Under the hood, IntelliJ’s server exposes a catalog of tools—for example search_in_files_content, reformat_file, execute_terminal_command, get_project_dependencies, and run_configuration – so your client can invoke editor actions, inspect project structure, and orchestrate workflows without brittle UI automation.

Installing and using MCP with VS Code Link to heading

VS Code’s MCP support was put into general availability a bit before it happened with IntelliJ IDEA. It is enabled by default and can be toggled via chat.mcp.enabled. You manage servers either globally (user profile) or per-workspace through a mcp.json. VS Code also discovers servers from other tools (e.g., Claude Desktop) if chat.mcp.discovery.enabled is set.

To add a remote server for one repository, create .vscode/mcp.json and let VS Code scaffold a template from **MCP: Add Server **. A minimal example for a remote HTTP server (GitHub) looks like this:

{
  "servers": {
    "github-mcp": {
      "type": "http",
      "url": "https://api.githubcopilot.com/mcp"
    }
  }
}

You can also register an stdio server that you install locally. For example, to run the official Filesystem server via uvx:

{
  "servers": {
    "filesystem": {
      "type": "stdio",
      "command": "uvx",
      "args": [
        "-q",
        "mcp-server-filesystem",
        "--root",
        "${workspaceFolder}"
      ]
    }
  },
  "inputs": [
    {
      "name": "token",
      "description": "API token",
      "default": ""
    }
  ]
}

Once added, open Copilot Chat, switch to Agent mode, and pick tools from your installed MCP servers.

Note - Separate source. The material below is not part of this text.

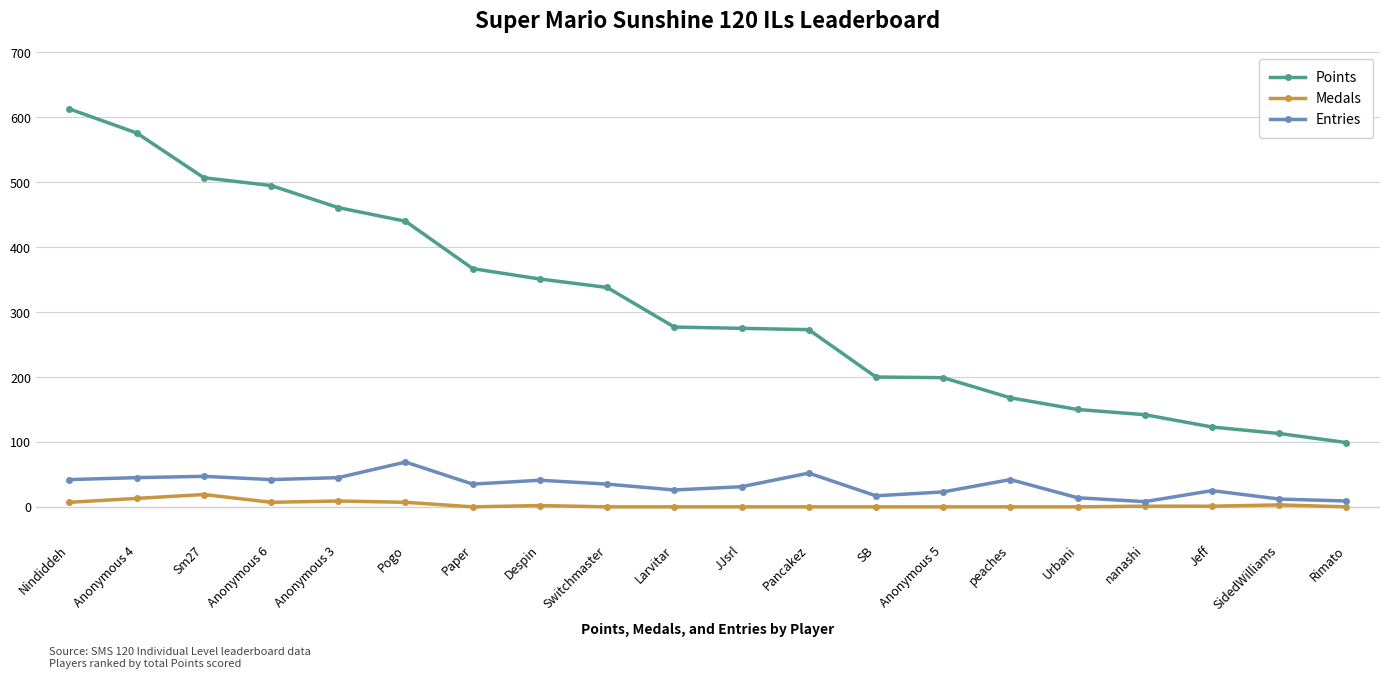

What is the approximate value of Entries at peaches, to the nearest 10?

40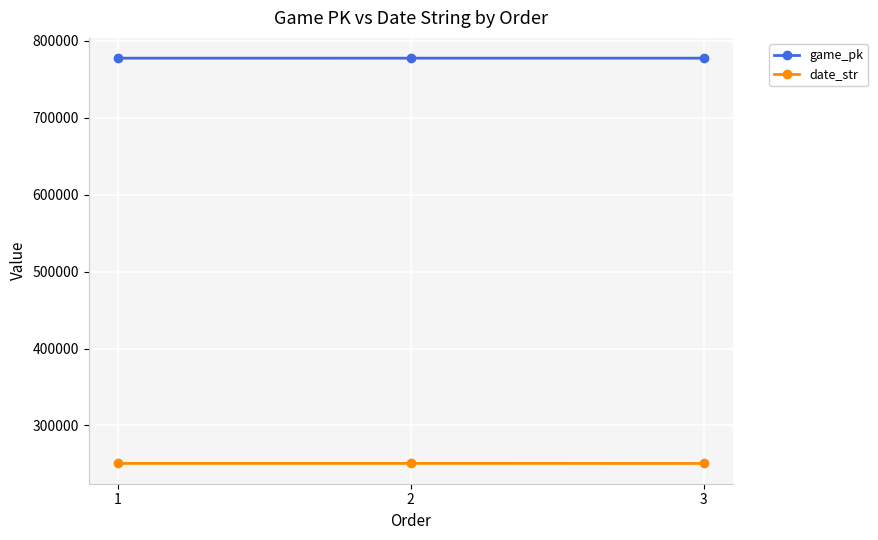

The game_pk series shows 267550 at 3. True or false?

False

VS Code shows a trust prompt the first time a server starts, and it logs invocations for review. You can also add MCP servers to dev-containers via devcontainer.json so your CI and teammates share the same tool set.

A curated directory and in-product UX (“Browse MCP Servers”) make discovery straightforward. Many vendors and open-source projects provide one-click installation links that write the JSON for you.

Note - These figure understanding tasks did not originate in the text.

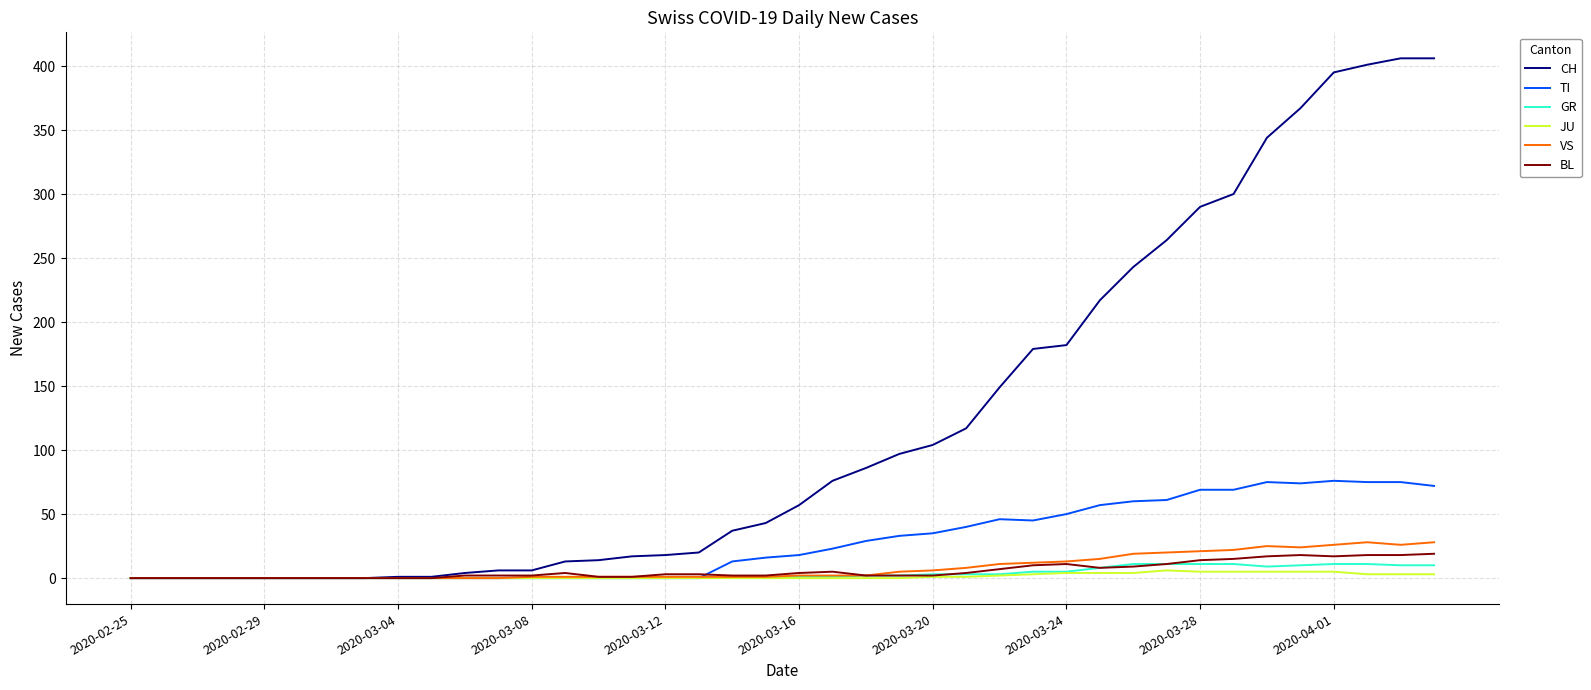

Which series has the largest total across all categories?

CH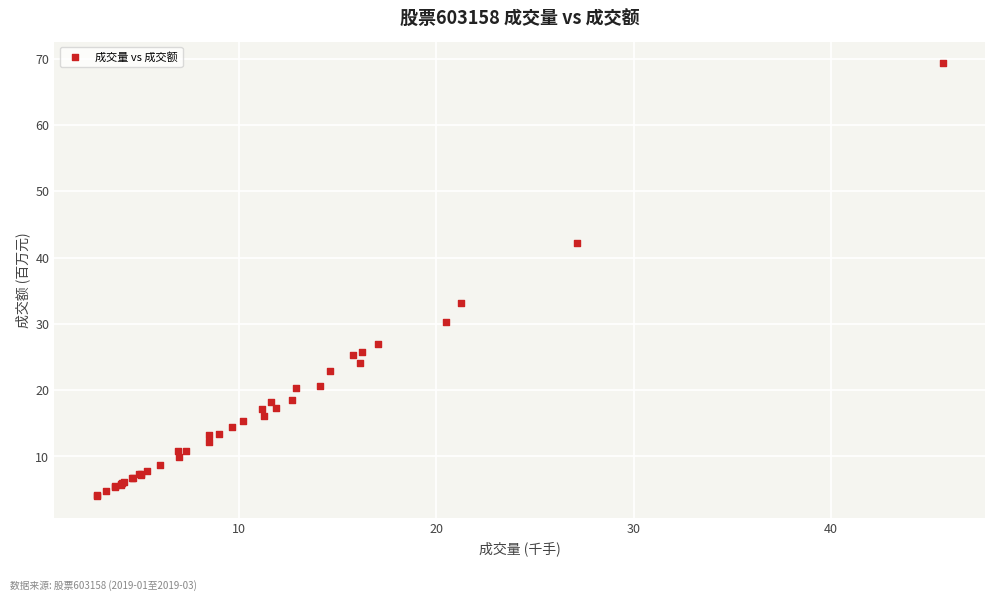

What Y value in the scatter plot is closest to 36?

33.1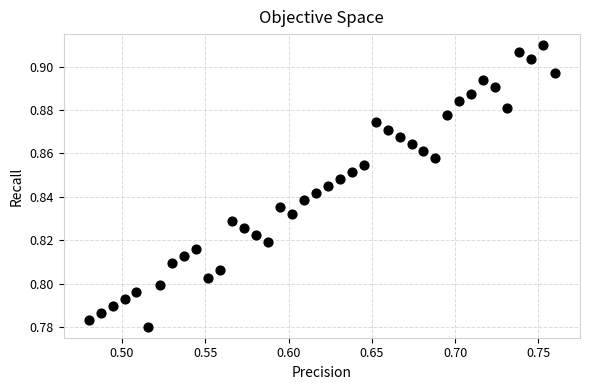

What is the range of X values (max minus min)?

0.3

Running MCP servers locally with Docker Link to heading

You can run an MCP server in a container and wire it into VS Code via stdio. This keeps setup reproducible and avoids local toolchain installs.

  1. Example: GitHub MCP server via Docker. Add a server to .vscode/mcp.json that executes Docker and pipes stdio:
{
  "servers": {
    "github-mcp": {
      "type": "stdio",
      "command": "docker",
      "args": [
        "run",
        "-i",
        "--rm",
        "-e",
        "GITHUB_PERSONAL_ACCESS_TOKEN",
        "ghcr.io/github/github-mcp-server"
      ],
      "env": {
        "GITHUB_PERSONAL_ACCESS_TOKEN": "${input:github_pat}"
      }
    }
  },
  "inputs": [
    {
      "name": "github_pat",
      "description": "GitHub Personal Access Token with repo:read (or as required)",
      "default": ""
    }
  ]
}
  1. In Copilot Chat, switch to Agent mode and start the server. VS Code will prompt for the PAT and then expose the server’s tools.

Discover containerized servers Link to heading

Several MCP servers are published as Docker images (e.g., via Docker Hub’s MCP catalog). You can pull and adapt their env/volume settings to your needs, then register them as shown above.